2008年6月5日から2日間、東京で私学経営研修会が開催された。主催は財団法人日本私学教育研究所。後援は東京都、東京都私学財団、東京私立中学高等学校協会、日本私立中学高等学校連合会。

☆つまり、日本全国の私立学校の経営陣が一堂に会して、「私学の未来」と「私学力」について議論し、マニフェストを確認する集まりだったのだと思う。200名ほど参加していたのではないだろか。

☆縁あって、一日目の午後の部の「パネル・ディスカッション」のパネリストとして参加させていただいた。果たして私ごときが私学の未来や私学力について議論を広げ、深めるトリガーに成り得たかどうかは自信はないが、先生方の議論の様子や先生方との対話を通して、私立学校の奥深さを感じたので、いつものようにつれづれなるままに感想を書いてみたい。

☆経営研修会であるから当然ではあるが、補助金の問題、学費の課題、寄付の課題をどうするのかという現実的な問題と教育の理念をどのように結びつけるのか、教育の理念と現場の教育活動とをどのように結びつけるのかという現実と理想の話題、つまり経営の倫理と教育の論理の両輪が明確に前面にでていたのには迫力を感じた。

記録データ:
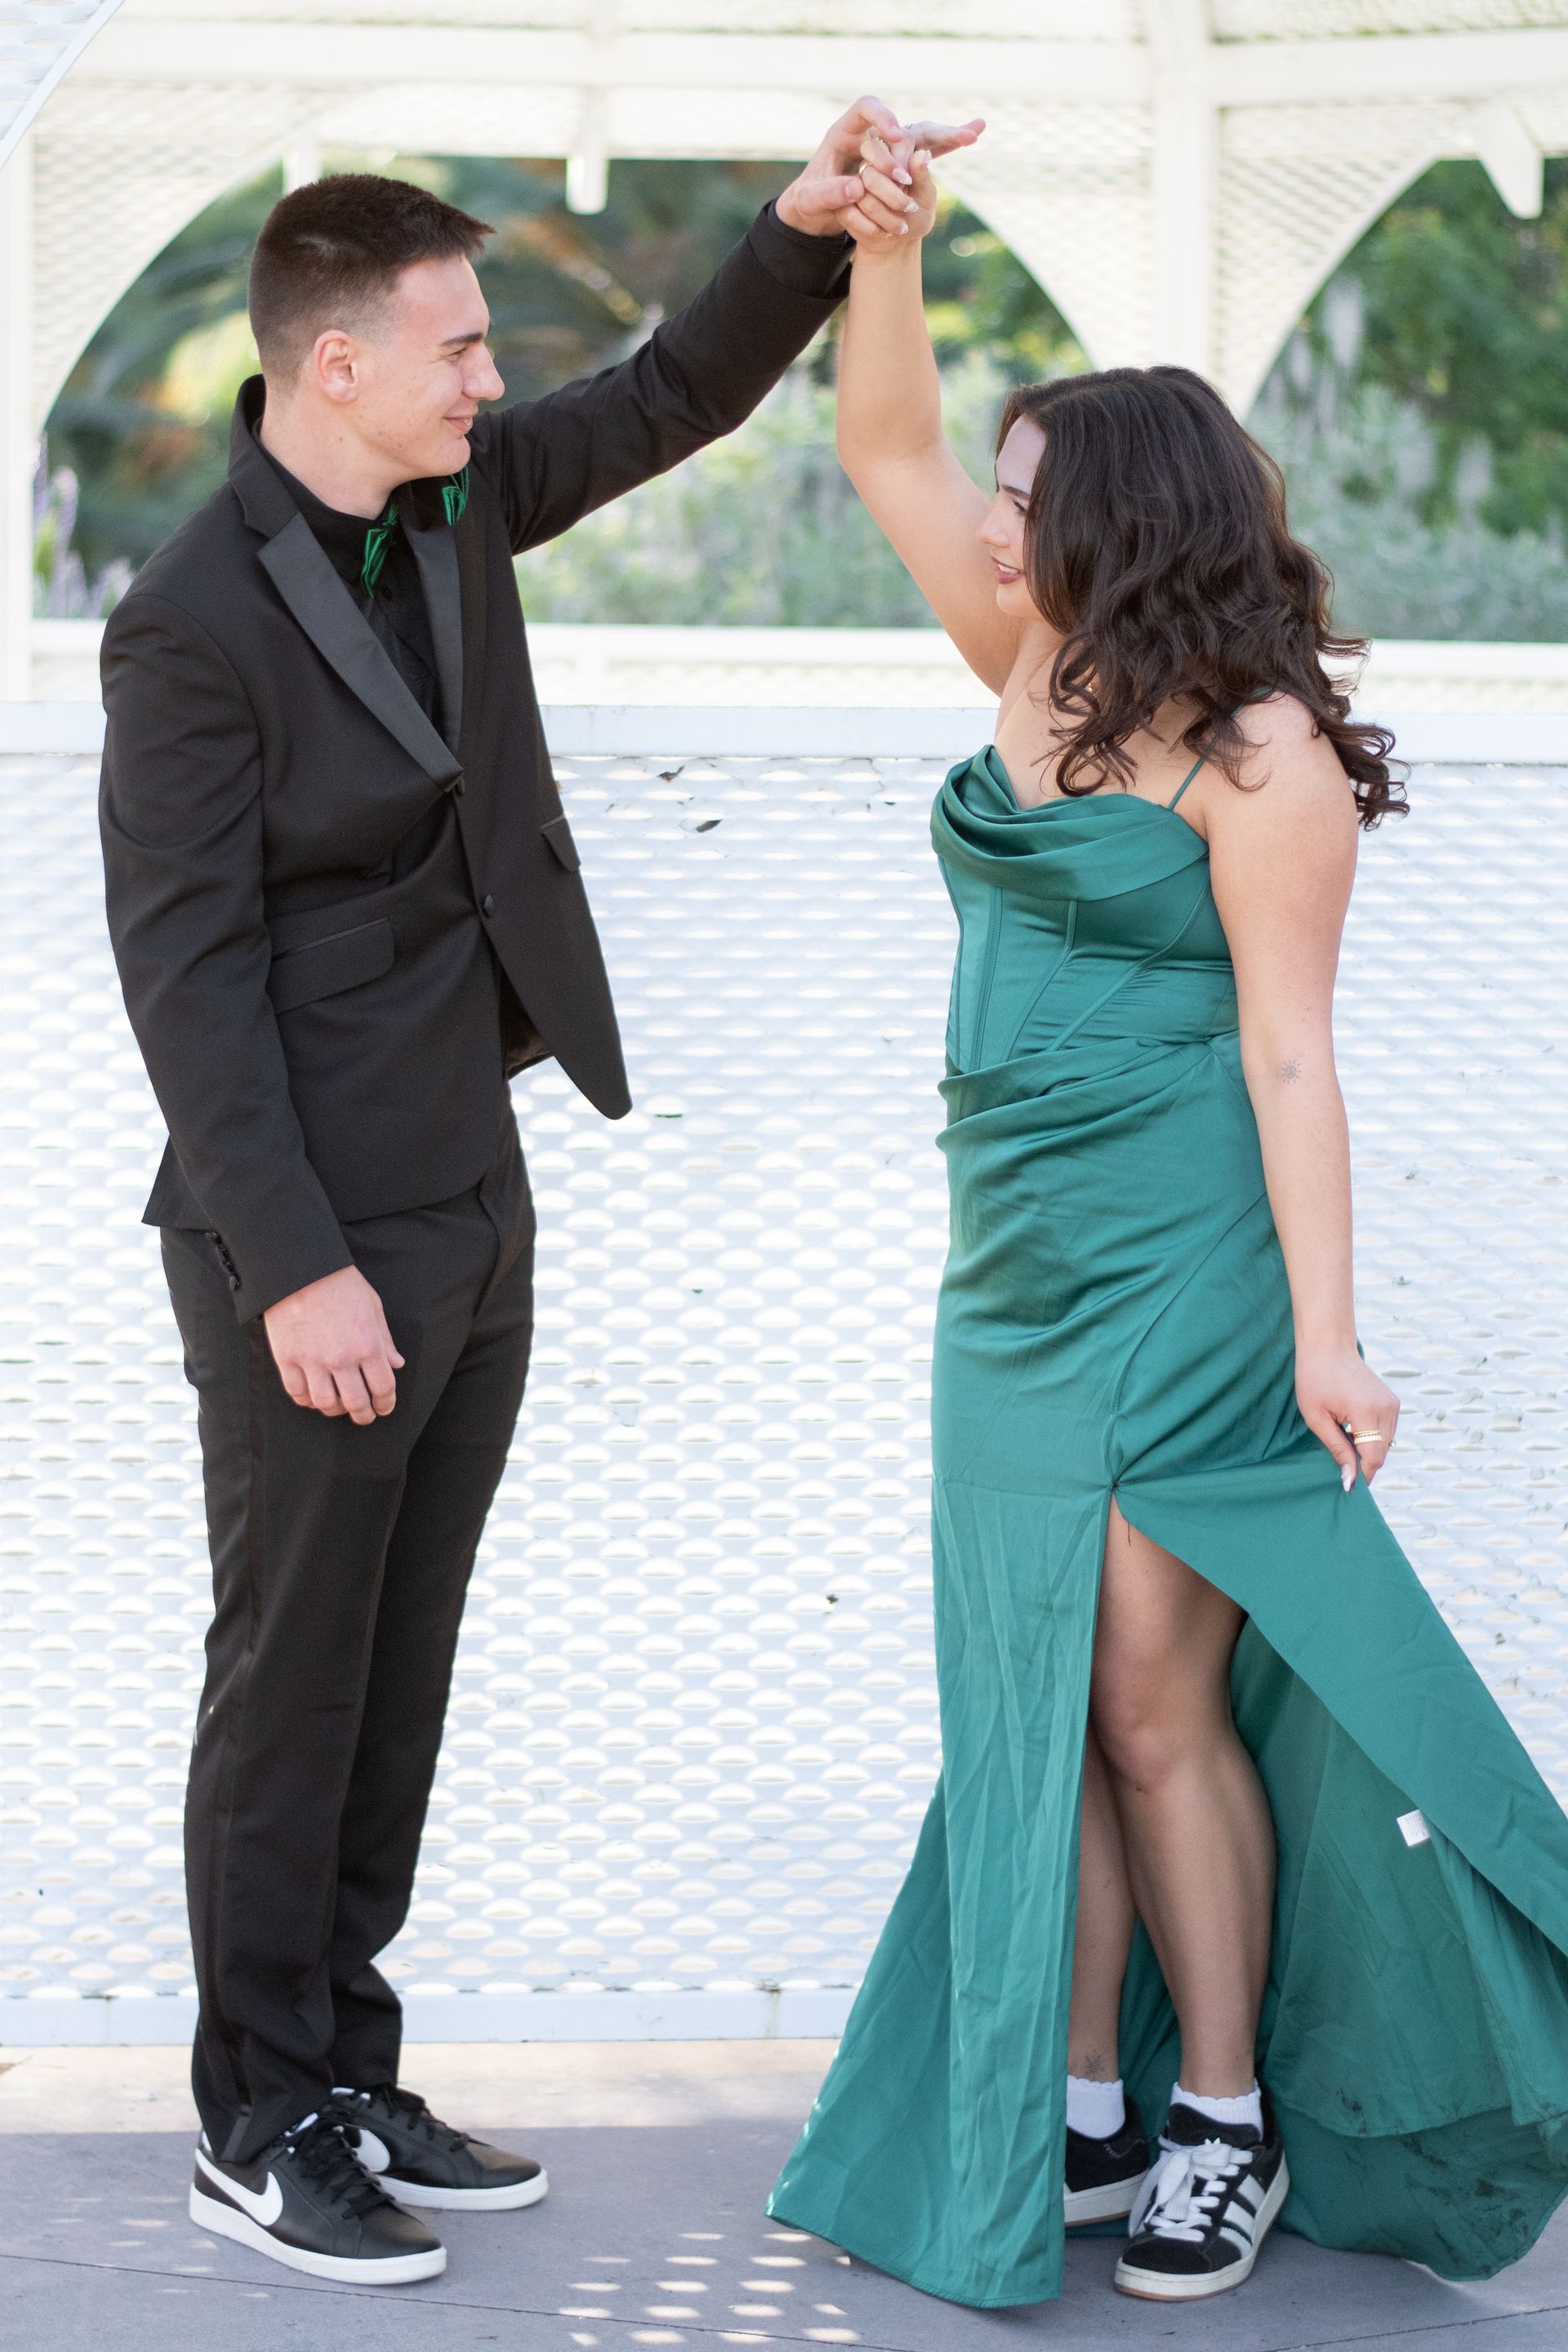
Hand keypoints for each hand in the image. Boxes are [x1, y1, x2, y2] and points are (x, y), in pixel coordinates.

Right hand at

やること:
1 – 私学経営研修会の文章から、「2008年6月5日から2日間」を含む語句で始まり「でていたのには迫力を感じた。」で終わる部分を、一字一句変えずに書き写してください。
2 – 次の(a)～(c)が私学経営研修会の文章の内容と合っているか、それぞれ「はい」か「いいえ」で答え、判断の根拠となる本文の語句をそのまま引用してください。
(a) 研修会は東京で2日間開かれた。
(b) 研修会の主催者は東京都だった。
(c) 筆者は二日目の午前の部にパネリストとして参加した。
3 – 私学経営研修会の文章で、研修会の後援として挙げられている団体をすべて答えてください。

各設問の解答:
1 –
2008年6月5日から2日間、東京で私学経営研修会が開催された。主催は財団法人日本私学教育研究所。後援は東京都、東京都私学財団、東京私立中学高等学校協会、日本私立中学高等学校連合会。

☆つまり、日本全国の私立学校の経営陣が一堂に会して、「私学の未来」と「私学力」について議論し、マニフェストを確認する集まりだったのだと思う。200名ほど参加していたのではないだろか。

☆縁あって、一日目の午後の部の「パネル・ディスカッション」のパネリストとして参加させていただいた。果たして私ごときが私学の未来や私学力について議論を広げ、深めるトリガーに成り得たかどうかは自信はないが、先生方の議論の様子や先生方との対話を通して、私立学校の奥深さを感じたので、いつものようにつれづれなるままに感想を書いてみたい。

☆経営研修会であるから当然ではあるが、補助金の問題、学費の課題、寄付の課題をどうするのかという現実的な問題と教育の理念をどのように結びつけるのか、教育の理念と現場の教育活動とをどのように結びつけるのかという現実と理想の話題、つまり経営の倫理と教育の論理の両輪が明確に前面にでていたのには迫力を感じた。

2 –
(a) はい。「2008年6月5日から2日間、東京で私学経営研修会が開催された。」
(b) いいえ。「主催は財団法人日本私学教育研究所。」
(c) いいえ。「一日目の午後の部の「パネル・ディスカッション」のパネリストとして参加させていただいた」

3 – 東京都、東京都私学財団、東京私立中学高等学校協会、日本私立中学高等学校連合会。